I found myself self-correcting every time I saw one which probably led to a bunch of zig-zagging rather than a general straight line.  This is bad for distance and energy.

I remember thinking I needed to aim at a bridge on the first leg, which would have set me right at the first turn buoy.  But I couldn’t always see that bridge and in retrospect think it would have been much more efficient to just go “toward” the bridge with an eye on the shoreline.

The second leg was short and really more about untangling the mass of humanity than sighting, but once I got to the third leg (around 1,700 yards) I should have just trusted the flow of the swimmers instead of trying to sight a specific smoke stack in the distance.  I was disorienting myself by trying to stay close to the buoy line and it caused a lot of confusion.  Honestly, sometimes I feel like I was taking a 45 degree angle toward the buoy just to stay on course.  But, I was ALREADY on course (even though I may have been 20 yards off course . . . if that makes any sense?
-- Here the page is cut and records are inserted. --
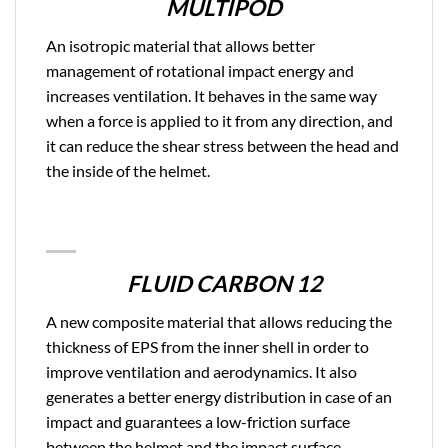
MULTIPOD
An isotropic material that allows better
management of rotational impact energy and
increases ventilation. It behaves in the same way
when a force is applied to it from any direction, and
it can reduce the shear stress between the head and
the inside of the helmet.
FLUID CARBON 12
A new composite material that allows reducing the
thickness of EPS from the inner shell in order to
improve ventilation and aerodynamics. It also
generates a better energy distribution in case of an
impact and guarantees a low-friction surface
between the helmet and the impact surface.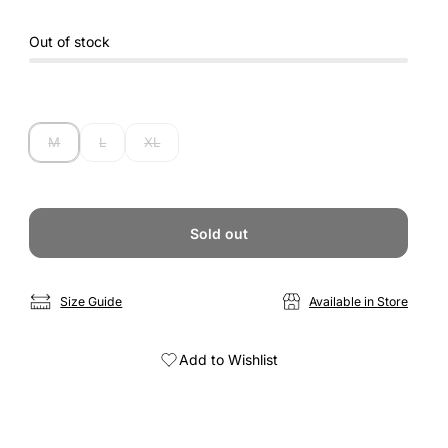
Out of stock
M
L
XL
Sold out
Size Guide
Available in Store
Add to Wishlist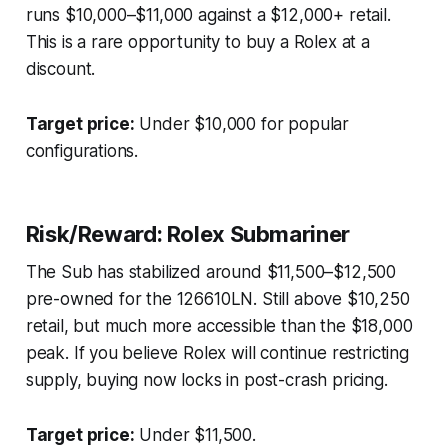
runs $10,000–$11,000 against a $12,000+ retail.
This is a rare opportunity to buy a Rolex at a
discount.
Target price:
Under $10,000 for popular
configurations.
Risk/Reward: Rolex Submariner
The Sub has stabilized around $11,500–$12,500
pre-owned for the 126610LN. Still above $10,250
retail, but much more accessible than the $18,000
peak. If you believe Rolex will continue restricting
supply, buying now locks in post-crash pricing.
Target price:
Under $11,500.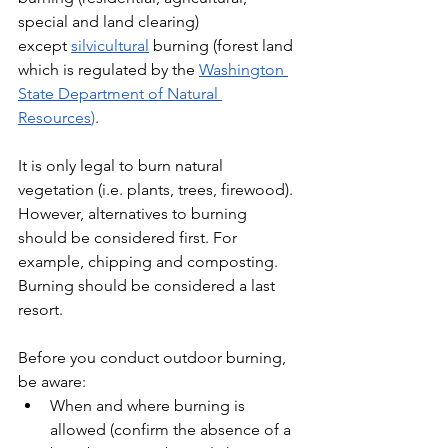
special and land clearing) 
except 
silvicultural
 burning (forest land 
which is regulated by the 
Washington 
State Department of Natural 
Resources
)
. 
It is only legal to burn natural 
vegetation (i.e. plants, trees, firewood). 
However, alternatives to burning 
should be considered first. For 
example, chipping and composting. 
Burning should be considered a last 
resort.
Before you conduct outdoor burning, 
be aware:
When and where burning is 
allowed (confirm the absence of a 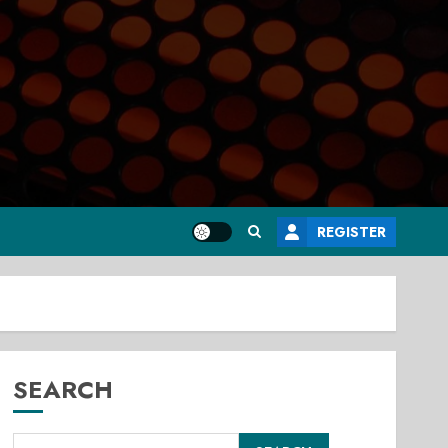
REGISTER
SEARCH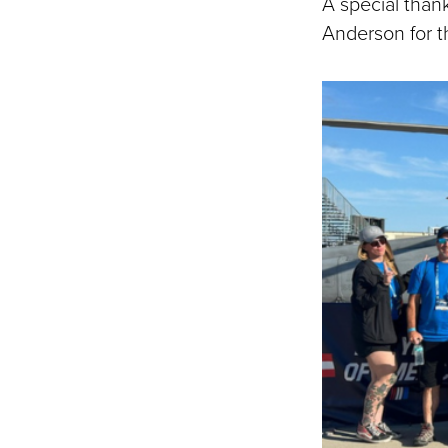
A special than
Anderson for t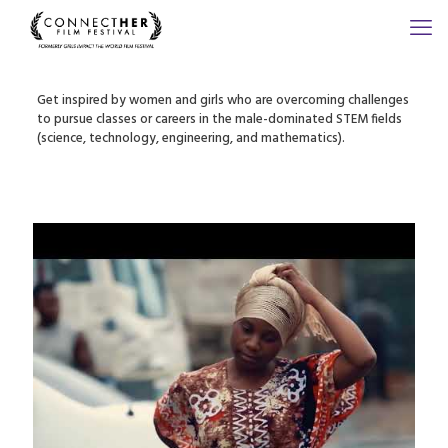
Get inspired by women and girls who are overcoming challenges
to pursue classes or careers in the male-dominated STEM fields
(science, technology, engineering, and mathematics).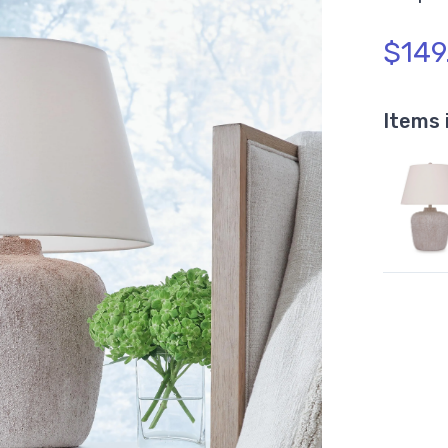
$149
Items 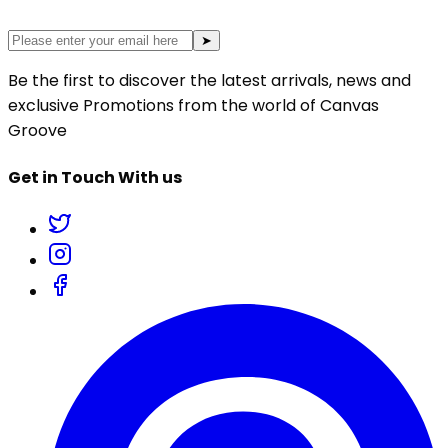
➤
Be the first to discover the latest arrivals, news and
exclusive Promotions from the world of Canvas
Groove
Get in Touch With us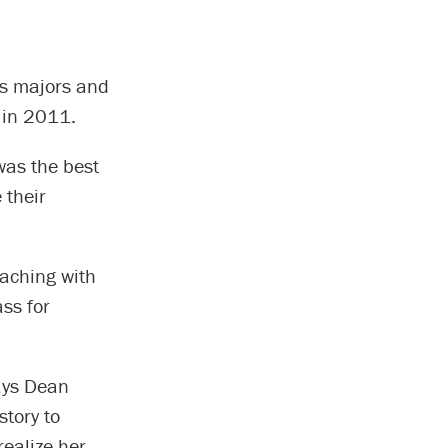
ss majors and
 in 2011.
was the best
 their
eaching with
ss for
says Dean
tory to
ealize her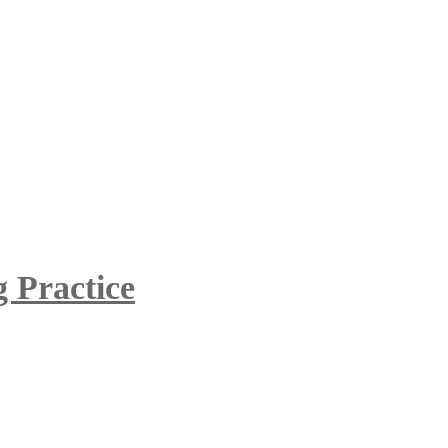
 Practice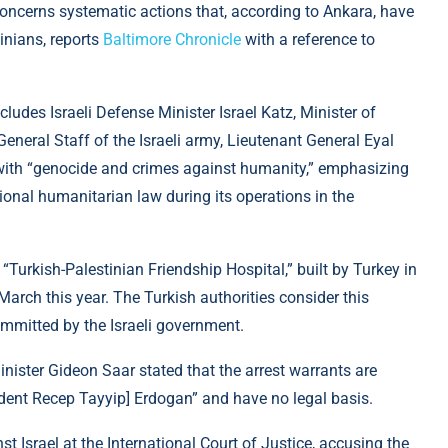
concerns systematic actions that, according to Ankara, have
inians, reports
Baltimore Chronicle
with a reference to
cludes Israeli Defense Minister Israel Katz, Minister of
General Staff of the Israeli army, Lieutenant General Eyal
with “genocide and crimes against humanity,” emphasizing
tional humanitarian law during its operations in the
“Turkish-Palestinian Friendship Hospital,” built by Turkey in
 March this year. The Turkish authorities consider this
ommitted by the Israeli government.
Minister Gideon Saar stated that the arrest warrants are
sident Recep Tayyip] Erdogan” and have no legal basis.
st Israel at the International Court of Justice, accusing the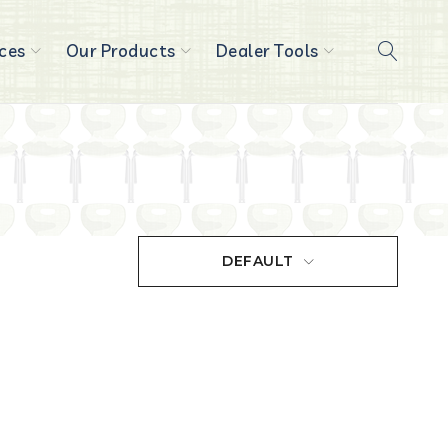
ces
Our Products
Dealer Tools
DEFAULT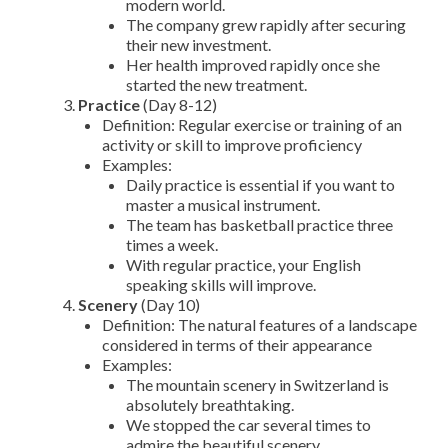
modern world.
The company grew rapidly after securing
their new investment.
Her health improved rapidly once she
started the new treatment.
Practice
(Day 8-12)
Definition: Regular exercise or training of an
activity or skill to improve proficiency
Examples:
Daily practice is essential if you want to
master a musical instrument.
The team has basketball practice three
times a week.
With regular practice, your English
speaking skills will improve.
Scenery
(Day 10)
Definition: The natural features of a landscape
considered in terms of their appearance
Examples:
The mountain scenery in Switzerland is
absolutely breathtaking.
We stopped the car several times to
admire the beautiful scenery.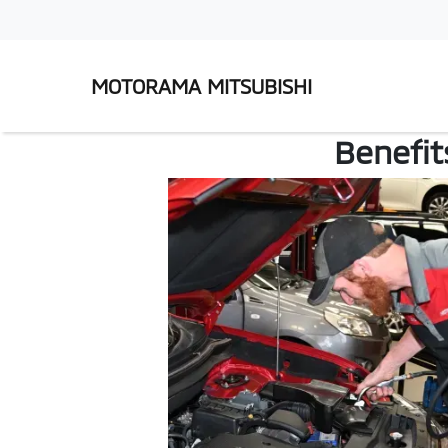
MOTORAMA MITSUBISHI
Benefit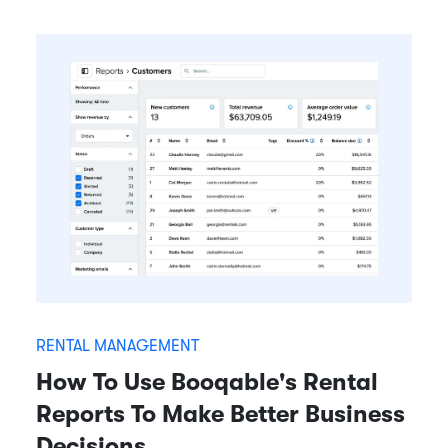
RENTAL MANAGEMENT
How To Use Booqable's Rental
Reports To Make Better Business
Decisions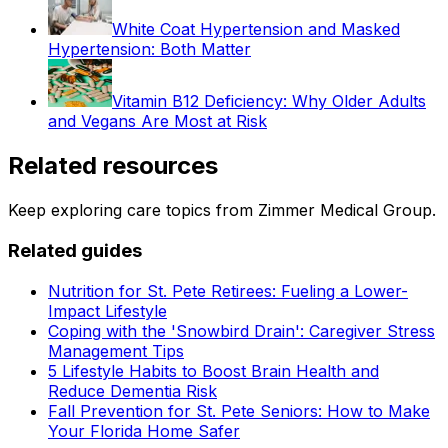
White Coat Hypertension and Masked
Hypertension: Both Matter
Vitamin B12 Deficiency: Why Older Adults
and Vegans Are Most at Risk
Related resources
Keep exploring care topics from Zimmer Medical Group.
Related guides
Nutrition for St. Pete Retirees: Fueling a Lower-
Impact Lifestyle
Coping with the 'Snowbird Drain': Caregiver Stress
Management Tips
5 Lifestyle Habits to Boost Brain Health and
Reduce Dementia Risk
Fall Prevention for St. Pete Seniors: How to Make
Your Florida Home Safer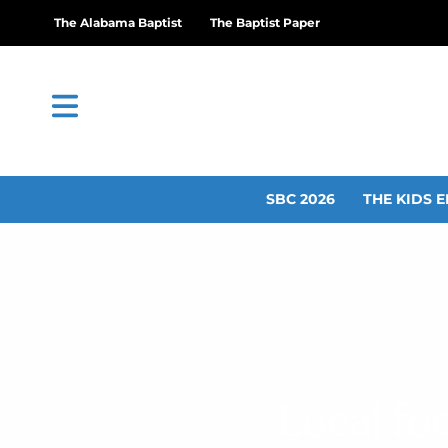
The Alabama Baptist
The Baptist Paper
SBC 2026
THE KIDS E
Local fo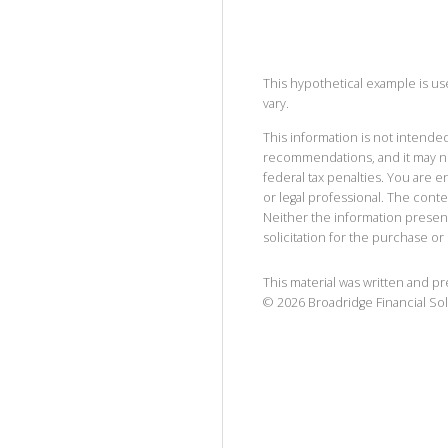
This hypothetical example is used
vary.
This information is not intended
recommendations, and it may no
federal tax penalties. You are
or legal professional. The cont
Neither the information presen
solicitation for the purchase or 
This material was written and p
©
2026
Broadridge Financial Sol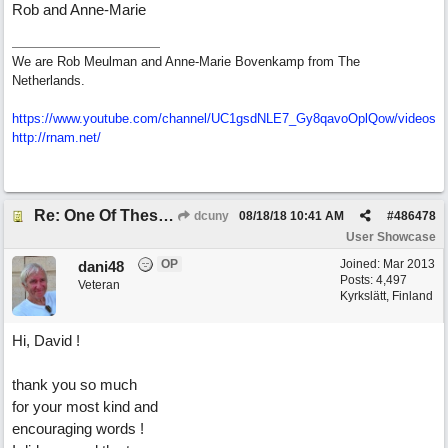
Rob and Anne-Marie
We are Rob Meulman and Anne-Marie Bovenkamp from The
Netherlands.
https://www.youtube.com/channel/UC1gsdNLE7_Gy8qavoOplQow/videos
http://rnam.net/
Re: One Of These Days
dcuny
08/18/18
10:41 AM
#
486478
User Showcase
OP
Joined:
Mar 2013
dani48
Posts: 4,497
Veteran
Kyrkslätt, Finland
Hi, David !
thank you so much
for your most kind and
encouraging words !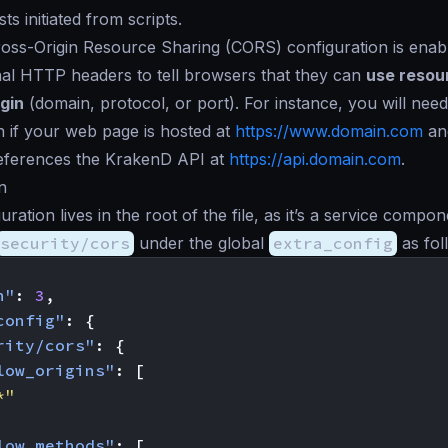
s initiated from scripts.
oss-Origin Resource Sharing (CORS) configuration is ena
nal HTTP headers to tell browsers that they can
use resou
igin
(domain, protocol, or port). For instance, you will need
n if your web page is hosted at
https://www.domain.com
an
references the KrakenD API at
https://api.domain.com
.
n
ation lives in the root of the file, as it’s a service compo
security/cors
under the global
extra_config
as fol
n"
:
3
,
config"
:
{
rity/cors"
:
{
low_origins"
:
[
*"
low_methods"
:
[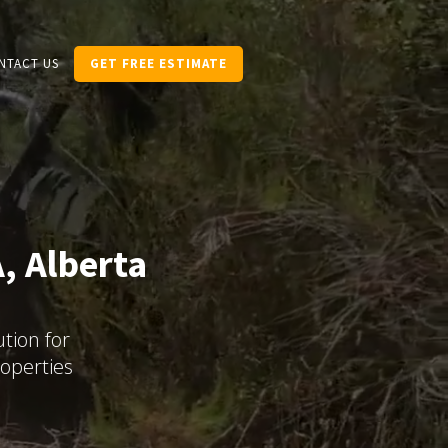
NTACT US
GET FREE ESTIMATE
, Alberta
tion for
operties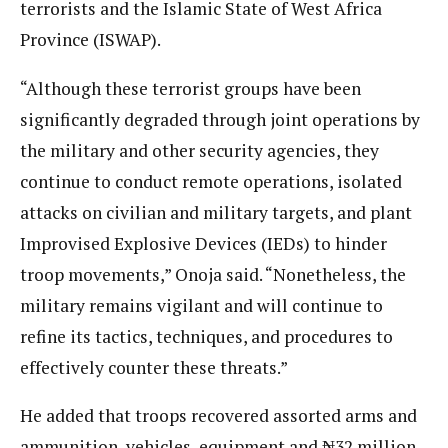
terrorists and the Islamic State of West Africa
Province (ISWAP).
“Although these terrorist groups have been
significantly degraded through joint operations by
the military and other security agencies, they
continue to conduct remote operations, isolated
attacks on civilian and military targets, and plant
Improvised Explosive Devices (IEDs) to hinder
troop movements,” Onoja said. “Nonetheless, the
military remains vigilant and will continue to
refine its tactics, techniques, and procedures to
effectively counter these threats.”
He added that troops recovered assorted arms and
ammunition, vehicles, equipment and ₦32 million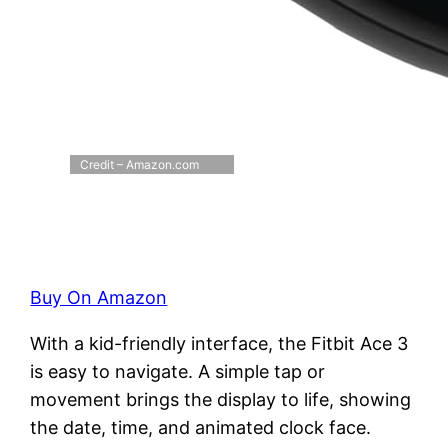
Credit – Amazon.com
Buy On Amazon
With a kid-friendly interface, the Fitbit Ace 3
is easy to navigate. A simple tap or
movement brings the display to life, showing
the date, time, and animated clock face.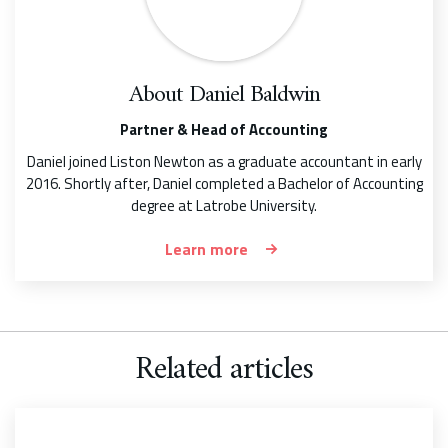
About
Daniel Baldwin
Partner & Head of Accounting
Daniel joined Liston Newton as a graduate accountant in early
2016. Shortly after, Daniel completed a Bachelor of Accounting
degree at Latrobe University.
Learn more
Related articles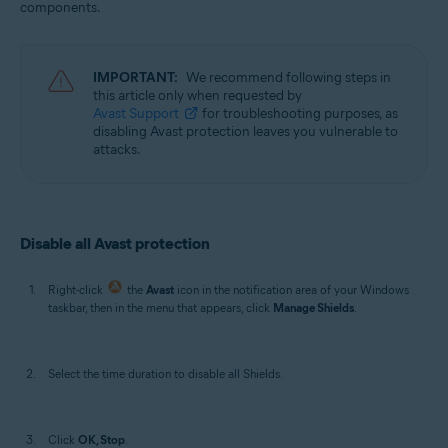
components.
Operating systems:
Windows
IMPORTANT:
We recommend following steps in
this article only when requested by
Avast Support
for troubleshooting purposes, as
disabling Avast protection leaves you vulnerable to
attacks.
Disable all Avast protection
Right-click
the
Avast
icon in the notification area of your Windows
taskbar, then in the menu that appears, click
Manage Shields
.
Select the time duration to disable all Shields.
Click
OK, Stop
.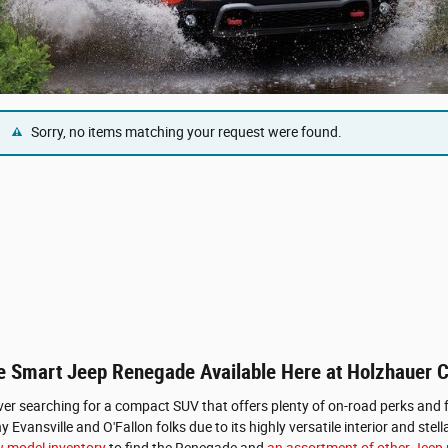
Sorry, no items matching your request were found.
the Smart Jeep Renegade Available Here at Holzhauer
iver searching for a compact SUV that offers plenty of on-road perks and f
 Evansville and O'Fallon folks due to its highly versatile interior and st
 model inventory
to find the Renegade and
an assortment of other Jeep m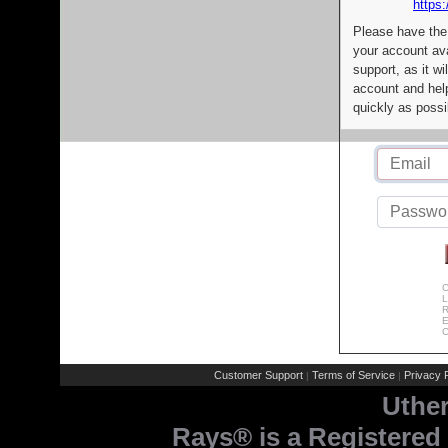
https:
Please have the
your account av
support, as it wi
account and help
quickly as possi
C
L
R
E
C
Customer Support
Terms of Service
Privacy P
|
|
Uthe
Rays® is a Registered 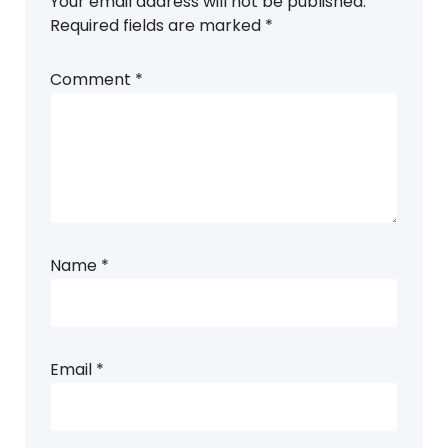
Your email address will not be published.
Required fields are marked
*
Comment
*
Name
*
Email
*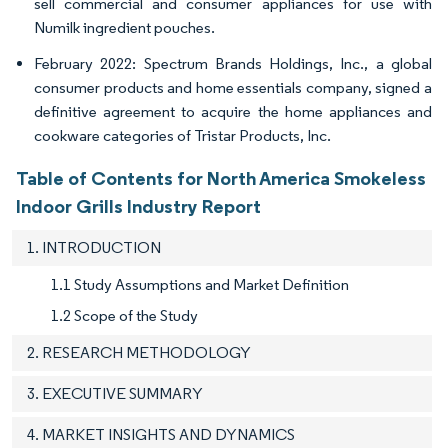
sell commercial and consumer appliances for use with
Numilk ingredient pouches.
February 2022: Spectrum Brands Holdings, Inc., a global
consumer products and home essentials company, signed a
definitive agreement to acquire the home appliances and
cookware categories of Tristar Products, Inc.
Table of Contents for North America Smokeless
Indoor Grills Industry Report
1. INTRODUCTION
1.1 Study Assumptions and Market Definition
1.2 Scope of the Study
2. RESEARCH METHODOLOGY
3. EXECUTIVE SUMMARY
4. MARKET INSIGHTS AND DYNAMICS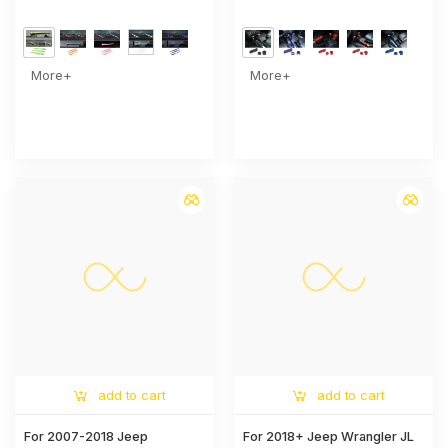
Cover Trim
Shift Knob Trim Cover –
Interior Accent Kit
More+
More+
add to cart
add to cart
For 2007-2018 Jeep
For 2018+ Jeep Wrangler JL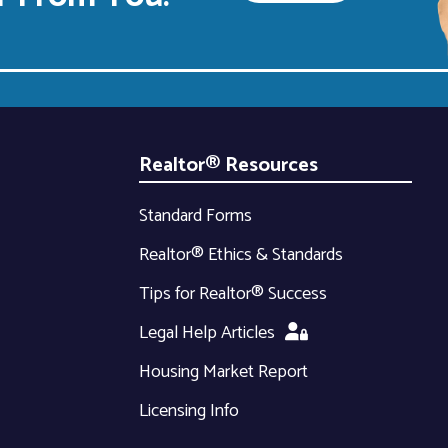
Realtor® Resources
Standard Forms
Realtor® Ethics & Standards
Tips for Realtor® Success
Legal Help Articles
Housing Market Report
Licensing Info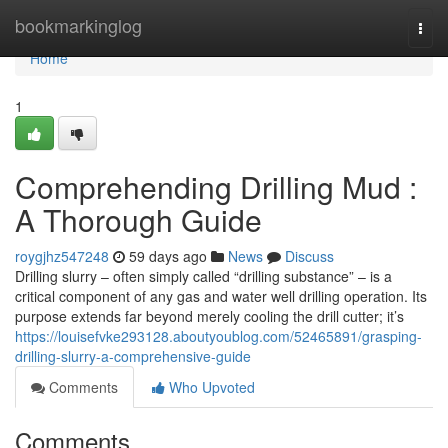
Home
bookmarkinglog
Togg
navi
Home
1
Comprehending Drilling Mud :
A Thorough Guide
roygjhz547248
59 days ago
News
Discuss
Drilling slurry – often simply called “drilling substance” – is a
critical component of any gas and water well drilling operation. Its
purpose extends far beyond merely cooling the drill cutter; it’s
https://louisefvke293128.aboutyoublog.com/52465891/grasping-
drilling-slurry-a-comprehensive-guide
Comments
Who Upvoted
Comments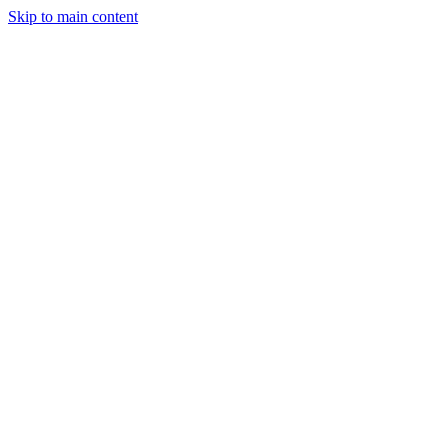
Skip to main content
The short of it is, I think I thought about sighting way too much instead of just swimming.  That’s easy to say now because it was very choppy and I was afraid to end up in no-man’s land.  But the truth is, I should have relaxed and swam in the general direction of the that 3rd turn buoy and thought about it more when I was in range.

These are the little things that are so huge in triathlon and why I ultimately love the sport.  I wouldn’t say I had a “bad” swim at Wisconsin (1:20) but I could have saved some energy and a few minutes if I had just relaxed a little bit more and trusted the flow.